Syndrome de résignation : le coma des enfants migrants

Selon les rapports médicaux, le jeune atteint de cette catatonie est totalement immobile, passif et sans tonus musculaire © France 2/Mélisande Films
Alice Kriescher Journaliste

Effrayante et fascinante, une énigme médicale frappe la Suède : des centaines de jeunes émigrés tombent en léthargie quand l’exil de leur famille est refusé. Ce mercredi à 23h55 sur France 2, le documentaire «Réveil sur Mars» s’y intéresse.

Des enfants issus de l’immigration tombant soudainement dans le coma et un mystère médical qui interroge depuis plus de vingt ans en Suède… Non, il ne s’agit pas du scénario de la dernière série Netflix, mais bien d’une vraie maladie psychique encore inexpliquée appelée «syndrome de résignation».

Héraut malgré lui

Un mercredi après-midi, Georgi, 9 ans, fils d’émigrés russes installés en Suède depuis quelques années, rentre de l’école. Au salon, son père l’attend, une lettre à la main. Comme il ne lit pas bien le suédois, il demande à son garçon, parfait bilingue, de la traduire. Au fil de sa lecture, Georgi comprend qu’il s’agit d’un courrier de refus du bureau d’asile.

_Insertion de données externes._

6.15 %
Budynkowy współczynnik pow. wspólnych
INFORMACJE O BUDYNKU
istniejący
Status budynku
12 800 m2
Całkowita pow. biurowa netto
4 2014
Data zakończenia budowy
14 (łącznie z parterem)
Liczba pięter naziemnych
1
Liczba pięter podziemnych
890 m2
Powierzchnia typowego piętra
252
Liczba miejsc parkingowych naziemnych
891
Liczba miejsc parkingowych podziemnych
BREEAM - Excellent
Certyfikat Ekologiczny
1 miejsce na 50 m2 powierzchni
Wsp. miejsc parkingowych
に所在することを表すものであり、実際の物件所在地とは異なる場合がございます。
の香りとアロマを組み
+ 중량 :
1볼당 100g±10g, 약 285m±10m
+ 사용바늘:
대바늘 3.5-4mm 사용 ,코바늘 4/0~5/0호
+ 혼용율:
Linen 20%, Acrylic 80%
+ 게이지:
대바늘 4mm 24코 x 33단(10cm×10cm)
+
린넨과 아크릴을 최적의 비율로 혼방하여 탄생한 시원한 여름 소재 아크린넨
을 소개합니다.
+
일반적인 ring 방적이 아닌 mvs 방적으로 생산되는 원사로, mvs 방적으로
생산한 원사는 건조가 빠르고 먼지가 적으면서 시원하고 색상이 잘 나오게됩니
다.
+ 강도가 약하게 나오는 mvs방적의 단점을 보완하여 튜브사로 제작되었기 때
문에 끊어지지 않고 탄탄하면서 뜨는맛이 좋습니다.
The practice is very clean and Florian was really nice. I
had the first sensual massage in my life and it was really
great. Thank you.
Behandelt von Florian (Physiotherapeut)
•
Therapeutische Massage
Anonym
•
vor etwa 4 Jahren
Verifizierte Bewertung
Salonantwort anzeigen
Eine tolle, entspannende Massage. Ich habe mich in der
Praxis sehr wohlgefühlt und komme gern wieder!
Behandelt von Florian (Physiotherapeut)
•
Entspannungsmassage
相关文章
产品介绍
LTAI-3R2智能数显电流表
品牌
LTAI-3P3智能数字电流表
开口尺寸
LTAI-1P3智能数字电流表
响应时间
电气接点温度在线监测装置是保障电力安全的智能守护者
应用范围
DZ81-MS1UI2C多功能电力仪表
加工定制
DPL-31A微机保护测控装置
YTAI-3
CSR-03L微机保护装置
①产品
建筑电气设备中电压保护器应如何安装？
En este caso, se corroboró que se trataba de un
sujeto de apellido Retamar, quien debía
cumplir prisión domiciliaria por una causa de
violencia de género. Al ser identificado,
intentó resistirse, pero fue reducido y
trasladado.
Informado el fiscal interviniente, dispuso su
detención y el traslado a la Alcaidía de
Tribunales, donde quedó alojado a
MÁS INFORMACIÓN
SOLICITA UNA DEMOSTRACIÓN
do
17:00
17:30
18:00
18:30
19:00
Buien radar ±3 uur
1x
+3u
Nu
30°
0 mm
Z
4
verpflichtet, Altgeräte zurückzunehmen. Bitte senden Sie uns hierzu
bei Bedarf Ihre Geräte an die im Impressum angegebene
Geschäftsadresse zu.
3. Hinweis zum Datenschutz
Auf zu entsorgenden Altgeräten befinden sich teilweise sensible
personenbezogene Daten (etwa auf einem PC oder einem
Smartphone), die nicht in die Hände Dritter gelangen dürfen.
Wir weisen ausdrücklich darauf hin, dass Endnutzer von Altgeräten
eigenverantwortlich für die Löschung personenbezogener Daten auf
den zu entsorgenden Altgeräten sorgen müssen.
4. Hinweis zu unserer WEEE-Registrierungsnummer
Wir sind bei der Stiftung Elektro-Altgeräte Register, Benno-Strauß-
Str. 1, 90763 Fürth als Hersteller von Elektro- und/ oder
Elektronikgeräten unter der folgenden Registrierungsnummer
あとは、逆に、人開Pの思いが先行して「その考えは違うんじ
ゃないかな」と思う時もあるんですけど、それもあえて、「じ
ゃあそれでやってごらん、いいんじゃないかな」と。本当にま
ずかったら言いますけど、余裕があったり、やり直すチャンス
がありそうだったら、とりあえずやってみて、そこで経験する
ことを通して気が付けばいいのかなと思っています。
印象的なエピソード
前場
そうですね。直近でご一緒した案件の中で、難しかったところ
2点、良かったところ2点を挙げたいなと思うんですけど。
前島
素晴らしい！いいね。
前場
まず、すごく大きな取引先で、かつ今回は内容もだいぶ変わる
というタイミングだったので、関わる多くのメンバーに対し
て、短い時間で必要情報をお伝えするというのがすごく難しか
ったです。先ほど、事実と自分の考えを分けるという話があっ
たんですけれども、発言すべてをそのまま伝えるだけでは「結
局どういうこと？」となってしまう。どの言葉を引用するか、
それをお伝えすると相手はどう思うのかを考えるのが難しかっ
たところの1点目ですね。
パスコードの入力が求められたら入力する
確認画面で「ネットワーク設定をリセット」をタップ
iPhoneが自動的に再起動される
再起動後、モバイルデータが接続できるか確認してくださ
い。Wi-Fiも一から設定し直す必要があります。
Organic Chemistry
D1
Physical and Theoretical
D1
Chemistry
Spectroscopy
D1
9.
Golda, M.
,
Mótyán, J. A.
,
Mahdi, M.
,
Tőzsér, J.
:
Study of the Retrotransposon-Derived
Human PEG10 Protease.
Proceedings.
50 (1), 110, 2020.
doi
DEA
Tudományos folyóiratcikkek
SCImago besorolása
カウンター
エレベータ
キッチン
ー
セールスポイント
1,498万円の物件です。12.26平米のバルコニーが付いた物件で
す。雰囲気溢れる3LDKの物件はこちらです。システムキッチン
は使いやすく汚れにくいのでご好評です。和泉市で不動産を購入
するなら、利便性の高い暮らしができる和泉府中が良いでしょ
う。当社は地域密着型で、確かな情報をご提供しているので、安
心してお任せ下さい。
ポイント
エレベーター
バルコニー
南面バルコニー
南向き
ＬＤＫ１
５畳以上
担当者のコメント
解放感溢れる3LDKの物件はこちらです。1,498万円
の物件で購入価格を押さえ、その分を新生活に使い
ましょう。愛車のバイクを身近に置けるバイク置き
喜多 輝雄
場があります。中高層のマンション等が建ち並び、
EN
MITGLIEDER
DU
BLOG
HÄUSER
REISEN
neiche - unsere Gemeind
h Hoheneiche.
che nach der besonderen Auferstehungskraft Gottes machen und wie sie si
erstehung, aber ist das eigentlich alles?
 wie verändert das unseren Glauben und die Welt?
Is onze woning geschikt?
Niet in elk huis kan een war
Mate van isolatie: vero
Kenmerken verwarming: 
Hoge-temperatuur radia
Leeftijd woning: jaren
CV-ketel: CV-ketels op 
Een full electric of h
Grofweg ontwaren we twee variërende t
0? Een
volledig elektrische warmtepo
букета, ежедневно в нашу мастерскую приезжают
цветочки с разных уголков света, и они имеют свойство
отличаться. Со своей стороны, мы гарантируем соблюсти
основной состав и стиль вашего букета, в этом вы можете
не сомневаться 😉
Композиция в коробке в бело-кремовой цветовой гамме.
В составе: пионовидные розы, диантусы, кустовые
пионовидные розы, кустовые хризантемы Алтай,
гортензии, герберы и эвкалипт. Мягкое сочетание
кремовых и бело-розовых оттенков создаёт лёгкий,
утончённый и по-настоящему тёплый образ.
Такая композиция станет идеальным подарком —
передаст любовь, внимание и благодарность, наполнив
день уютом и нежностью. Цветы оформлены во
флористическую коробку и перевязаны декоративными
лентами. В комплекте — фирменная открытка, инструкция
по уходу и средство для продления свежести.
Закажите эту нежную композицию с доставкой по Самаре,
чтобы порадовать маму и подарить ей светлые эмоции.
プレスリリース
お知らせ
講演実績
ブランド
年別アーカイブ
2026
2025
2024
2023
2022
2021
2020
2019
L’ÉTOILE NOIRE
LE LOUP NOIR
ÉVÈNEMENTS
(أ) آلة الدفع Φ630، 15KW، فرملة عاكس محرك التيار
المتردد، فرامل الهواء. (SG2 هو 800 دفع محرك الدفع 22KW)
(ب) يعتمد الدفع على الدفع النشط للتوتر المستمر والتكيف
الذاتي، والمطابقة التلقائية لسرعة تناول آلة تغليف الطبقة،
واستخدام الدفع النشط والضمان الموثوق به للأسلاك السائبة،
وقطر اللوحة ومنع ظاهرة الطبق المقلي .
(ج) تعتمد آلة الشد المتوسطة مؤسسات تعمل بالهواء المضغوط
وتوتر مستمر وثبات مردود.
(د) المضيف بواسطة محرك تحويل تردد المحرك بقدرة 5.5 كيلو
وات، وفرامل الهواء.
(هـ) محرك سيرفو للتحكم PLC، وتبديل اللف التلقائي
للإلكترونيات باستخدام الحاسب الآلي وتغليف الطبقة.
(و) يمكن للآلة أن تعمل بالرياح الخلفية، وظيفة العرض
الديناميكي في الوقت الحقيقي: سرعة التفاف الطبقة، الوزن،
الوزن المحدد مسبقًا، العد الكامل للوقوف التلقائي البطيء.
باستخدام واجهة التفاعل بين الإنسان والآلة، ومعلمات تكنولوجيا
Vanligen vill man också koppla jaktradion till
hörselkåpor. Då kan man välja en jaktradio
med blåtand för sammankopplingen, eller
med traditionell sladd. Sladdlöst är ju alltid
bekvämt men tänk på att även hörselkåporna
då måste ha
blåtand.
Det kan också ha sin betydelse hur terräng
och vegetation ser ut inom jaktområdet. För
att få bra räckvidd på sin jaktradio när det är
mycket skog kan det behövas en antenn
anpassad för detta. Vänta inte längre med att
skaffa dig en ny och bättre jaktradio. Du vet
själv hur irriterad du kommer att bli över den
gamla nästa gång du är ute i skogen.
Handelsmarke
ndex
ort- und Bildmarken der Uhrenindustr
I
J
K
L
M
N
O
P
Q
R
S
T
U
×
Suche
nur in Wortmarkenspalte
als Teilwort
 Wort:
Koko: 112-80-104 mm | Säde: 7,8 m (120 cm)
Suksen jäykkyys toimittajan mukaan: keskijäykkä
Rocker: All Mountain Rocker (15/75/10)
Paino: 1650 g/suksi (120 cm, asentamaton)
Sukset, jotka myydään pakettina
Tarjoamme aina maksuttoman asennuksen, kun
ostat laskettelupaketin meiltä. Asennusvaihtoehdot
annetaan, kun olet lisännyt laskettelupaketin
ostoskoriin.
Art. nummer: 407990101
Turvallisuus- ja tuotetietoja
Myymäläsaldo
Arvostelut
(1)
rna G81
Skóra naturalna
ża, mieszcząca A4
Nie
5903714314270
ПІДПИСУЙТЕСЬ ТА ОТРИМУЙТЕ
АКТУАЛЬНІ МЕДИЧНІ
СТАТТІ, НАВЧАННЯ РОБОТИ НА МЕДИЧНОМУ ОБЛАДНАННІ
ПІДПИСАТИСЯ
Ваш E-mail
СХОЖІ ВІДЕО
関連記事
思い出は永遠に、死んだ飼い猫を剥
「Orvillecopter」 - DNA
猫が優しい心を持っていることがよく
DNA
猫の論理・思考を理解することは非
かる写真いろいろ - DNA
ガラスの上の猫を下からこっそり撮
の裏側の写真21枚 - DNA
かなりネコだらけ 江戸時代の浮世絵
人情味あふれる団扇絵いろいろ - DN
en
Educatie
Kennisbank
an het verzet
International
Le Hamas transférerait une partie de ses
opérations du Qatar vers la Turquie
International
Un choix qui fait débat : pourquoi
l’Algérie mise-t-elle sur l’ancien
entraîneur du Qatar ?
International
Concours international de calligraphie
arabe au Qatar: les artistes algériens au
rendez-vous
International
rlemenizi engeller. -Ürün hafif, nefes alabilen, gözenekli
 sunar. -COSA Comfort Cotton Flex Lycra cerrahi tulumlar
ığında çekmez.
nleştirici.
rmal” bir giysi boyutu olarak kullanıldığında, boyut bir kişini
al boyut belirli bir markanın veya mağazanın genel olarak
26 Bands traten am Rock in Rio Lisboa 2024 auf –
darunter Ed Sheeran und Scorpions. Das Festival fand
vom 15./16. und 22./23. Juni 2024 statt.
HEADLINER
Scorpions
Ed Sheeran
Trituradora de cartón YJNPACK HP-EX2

Face à cette terrible nouvelle, une réaction étrange se produit chez le jeune. «Il dit que son corps a commencé à se liquéfier, que ses membres sont devenus mous et poreux. Il voulait simplement fermer les yeux. Même avaler sa salive lui semblait impossible», relate une journaliste du New Yorker qui a rencontré Georgi et sa famille. «Son frère Savl a essayé de lui faire ingérer du cola à la petite cuillère, mais le soda a coulé sur son menton.»

Georgi reste dans cet état végétatif durant neuf mois et en sort quelques semaines après l’obtention par ses parents d’un visa permanent.

Des cas par centaines

Des histoires comme celle de Georgi, il y en a des centaines en Suède et ce, depuis le début des années 2000. Le profil des enfants malades et le fait qu’ils se réveillent souvent lorsque leurs parents obtiennent le droit de rester sur le sol suédois a suscité la polémique. Certains ont accusé ces jeunes, entre 8 et 15 ans généralement, de feindre leur léthargie. N’en déplaise à ces esprits malveillants, le monde scientifique suédois a reconnu le syndrome de résignation comme un mal avéré.

«Longtemps perçue comme une ’maladie imaginaire’ pour faciliter l’obtention d’une résidence permanente en Suède, c’est désormais une pathologie reconnue. Les médecins ont prouvé, par exemple, que les enfants ne pouvaient pas simuler une non-réaction à la douleur», relate France Info.

Léthargie consciente

À leur réveil, certains enfants mettent beaucoup de temps à retrouver une existence normale et d’autres se réadaptent immédiatement.

«Une des protagonistes de mon film, s’était réveillée. En lui parlant, elle pouvait m’écouter, répondre à quelques mots, et elle a dit à son père qu’elle reconnaissait ma voix», raconte la réalisatrice du doc de France 2. «Ils sont presque enfermés dans leur corps et leur cerveau continue de fonctionner, ils continuent de penser et de savoir qu’autour d’eux, il y a leur famille, des amis et des connaissances, mais ils ne peuvent plus communiquer avec eux.»

Traumatismes profonds

Si les mécanismes précis du syndrome de résignation restent une énigme pour le monde médical, certaines hypothèses ont été avancées pour en expliquer l’origine. Selon le psychiatre américain Arash Javanbakht, spécialiste en syndromes de stress post-traumatiques interrogé par le site d’infos Brut, ces enfants, provenant généralement de pays où leur minorité ethnique est persécutée, ont été soumis à des expériences trop traumatisantes pour leur jeune esprit.

«Ils ont passé des années et des années, durant une période de jeunesse cruciale pour le développement, à vivre des expériences traumatisantes horribles. Beaucoup de ces enfants ont vu des gens assassinés, mutilés, des cadavres…»

Leur corps dit non

Une fois qu’ils sortent de cet enfer et arrivent sur le sol suédois, l’éventuel octroi d’un permis de séjour peut prendre entre trois et cinq ans. Les jeunes ont le temps de s’acclimater à ce pays, à la paix et à la sécurité qu’il procure. Apprendre la nouvelle d’une expulsion, devoir l’annoncer à leurs parents et la perspective de retourner dans un pays qui les persécute seraient insoutenables pour leur organisme et provoqueraient le syndrome de résignation.